Owners that don’t look after their dog’s skin put their pet at risk of developing discomfort, pain, and serious illnesses. Dandruff could turn into raw skin, minor pimples could burst and become infected, or a fungal infection might spread across multiple pets. These are some common skin diseases in dogs:
- Yeast infection: a fungal infection that usually affects the eyes or ears
- Folliculitis: a bacterial infection that causes sores, bumps, and scabs on the skin
- Impetigo: another bacterial infection that usually affects puppies and can cause blisters
- Seborrhea: a genetic disease that results in greasy skin prone to scaling
- Ringworm: a condition caused by a fungus, not a worm, which can cause circular lesions
This doesn’t mean a dog should be bathed five times a day either, as excessive grooming removes the natural oils meant to protect the skin. A healthy balance is the best thing for your pet’s overall well-being. Avoid allergens, keep your furry friend clean and flea-free, and feed it a proper diet to minimize the risk of infection.
When do you know it’s time to see a veterinarian? Bleeding, bumps, growths, rashes, foul odors, and redness are all signs that you should consult an animal expert. Above all, your dog’s body language is the best indicator when it’s time for a trip to the vet!
Final Thoughts – What Can I Put on My Dog for Dry Skin?
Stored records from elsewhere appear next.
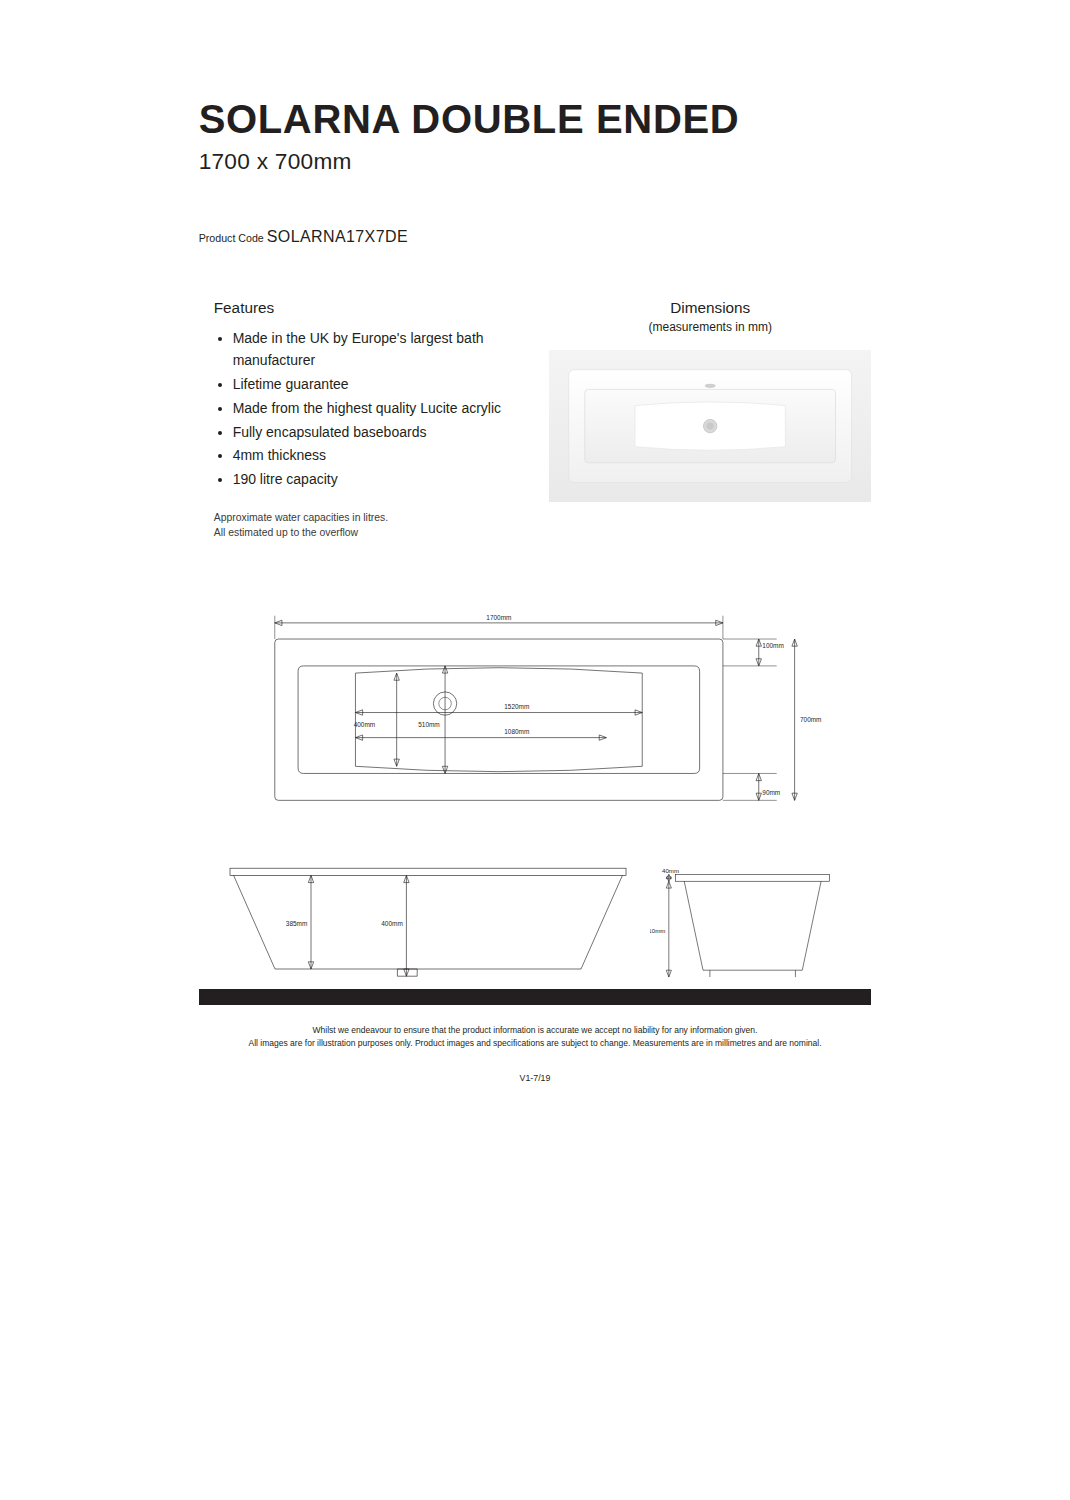Solarna Double Ended
1700 x 700mm
Product Code SOLARNA17X7DE
Features
Made in the UK by Europe's largest bath manufacturer
Lifetime guarantee
Made from the highest quality Lucite acrylic
Fully encapsulated baseboards
4mm thickness
190 litre capacity
Approximate water capacities in litres.
All estimated up to the overflow
Dimensions
(measurements in mm)
1700mm 100mm 700mm 90mm 1520mm 1080mm 400mm 510mm
385mm 400mm
40mm 510mm
Whilst we endeavour to ensure that the product information is accurate we accept no liability for any information given.
All images are for illustration purposes only. Product images and specifications are subject to change. Measurements are in millimetres and are nominal.
V1-7/19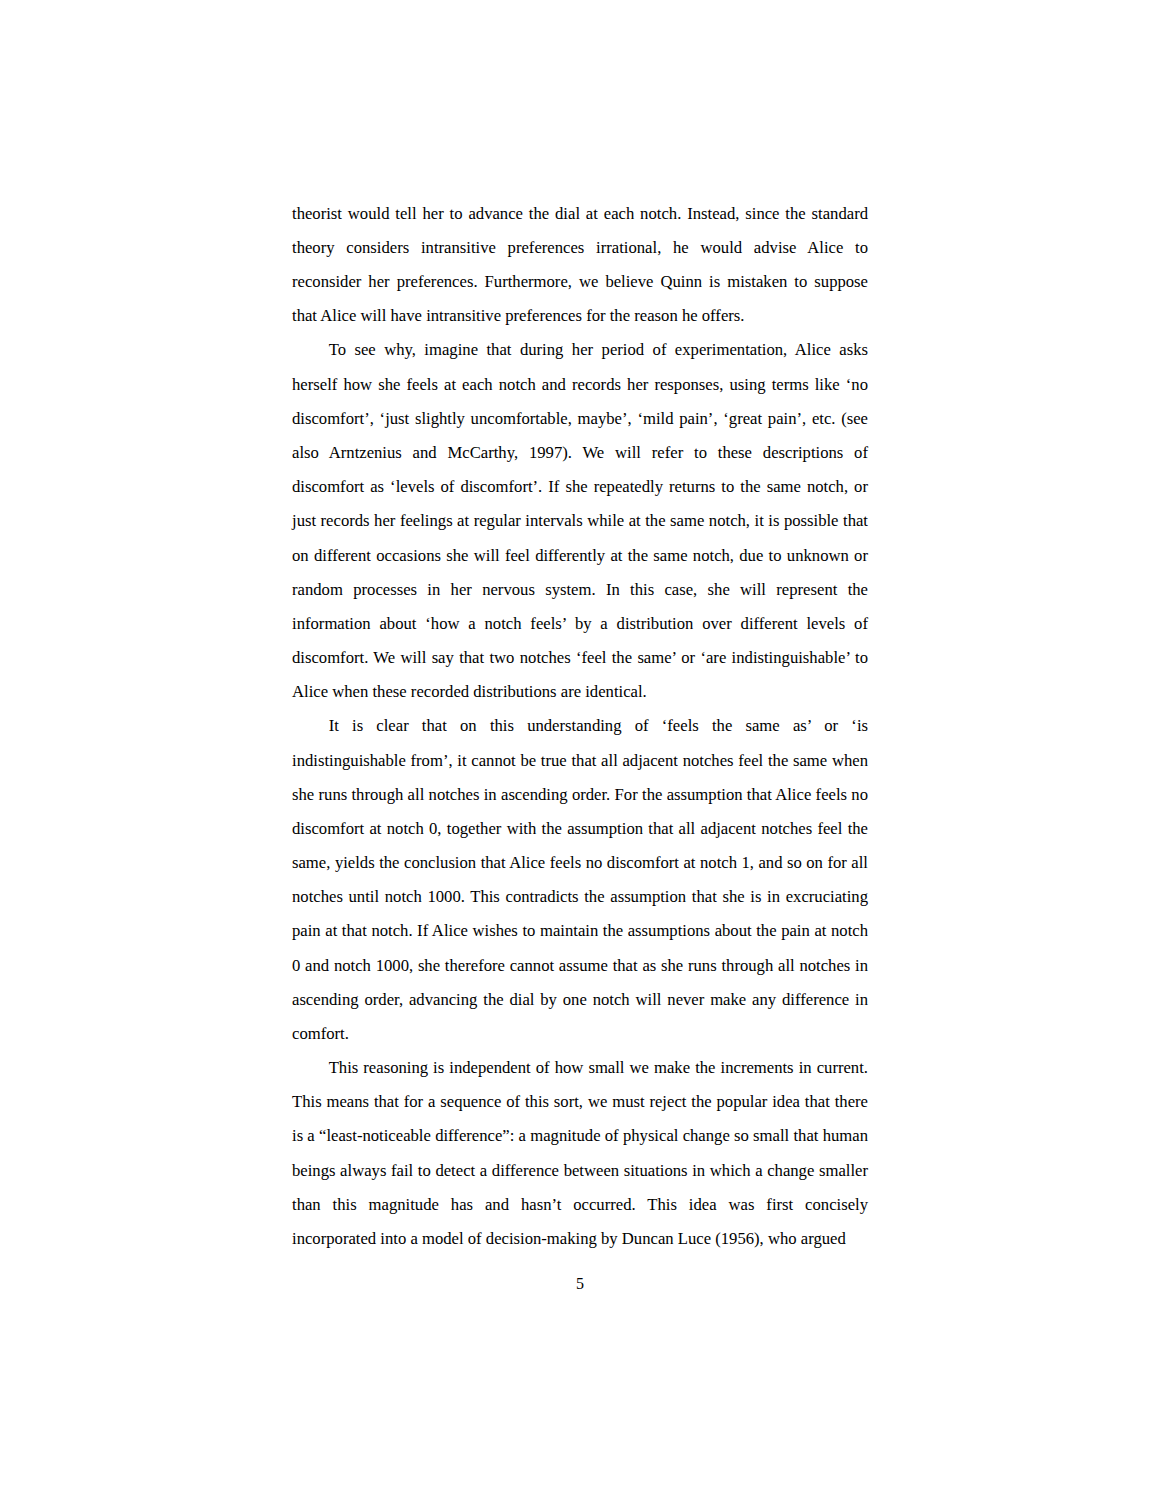theorist would tell her to advance the dial at each notch. Instead, since the standard theory considers intransitive preferences irrational, he would advise Alice to reconsider her preferences. Furthermore, we believe Quinn is mistaken to suppose that Alice will have intransitive preferences for the reason he offers.
To see why, imagine that during her period of experimentation, Alice asks herself how she feels at each notch and records her responses, using terms like ‘no discomfort’, ‘just slightly uncomfortable, maybe’, ‘mild pain’, ‘great pain’, etc. (see also Arntzenius and McCarthy, 1997). We will refer to these descriptions of discomfort as ‘levels of discomfort’. If she repeatedly returns to the same notch, or just records her feelings at regular intervals while at the same notch, it is possible that on different occasions she will feel differently at the same notch, due to unknown or random processes in her nervous system. In this case, she will represent the information about ‘how a notch feels’ by a distribution over different levels of discomfort. We will say that two notches ‘feel the same’ or ‘are indistinguishable’ to Alice when these recorded distributions are identical.
It is clear that on this understanding of ‘feels the same as’ or ‘is indistinguishable from’, it cannot be true that all adjacent notches feel the same when she runs through all notches in ascending order. For the assumption that Alice feels no discomfort at notch 0, together with the assumption that all adjacent notches feel the same, yields the conclusion that Alice feels no discomfort at notch 1, and so on for all notches until notch 1000. This contradicts the assumption that she is in excruciating pain at that notch. If Alice wishes to maintain the assumptions about the pain at notch 0 and notch 1000, she therefore cannot assume that as she runs through all notches in ascending order, advancing the dial by one notch will never make any difference in comfort.
This reasoning is independent of how small we make the increments in current. This means that for a sequence of this sort, we must reject the popular idea that there is a “least-noticeable difference”: a magnitude of physical change so small that human beings always fail to detect a difference between situations in which a change smaller than this magnitude has and hasn’t occurred. This idea was first concisely incorporated into a model of decision-making by Duncan Luce (1956), who argued
5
Dry skin may be an issue for some dogs, but that doesn’t mean it can’t be managed. With preventative care and nourishing home remedies like CBD dog shampoo, every pooch can feel like a million bucks.
Before making any major changes to your pet’s diet, schedule an appointment with your veterinarian. They can determine whether your dog has any underlying conditions, breed quirks, or other complications.
Add coconut oil to your dog’s food, make some oatmeal à la pooch, or try a little bit of each remedy until your furry friend’s dry skin is a thing of the past!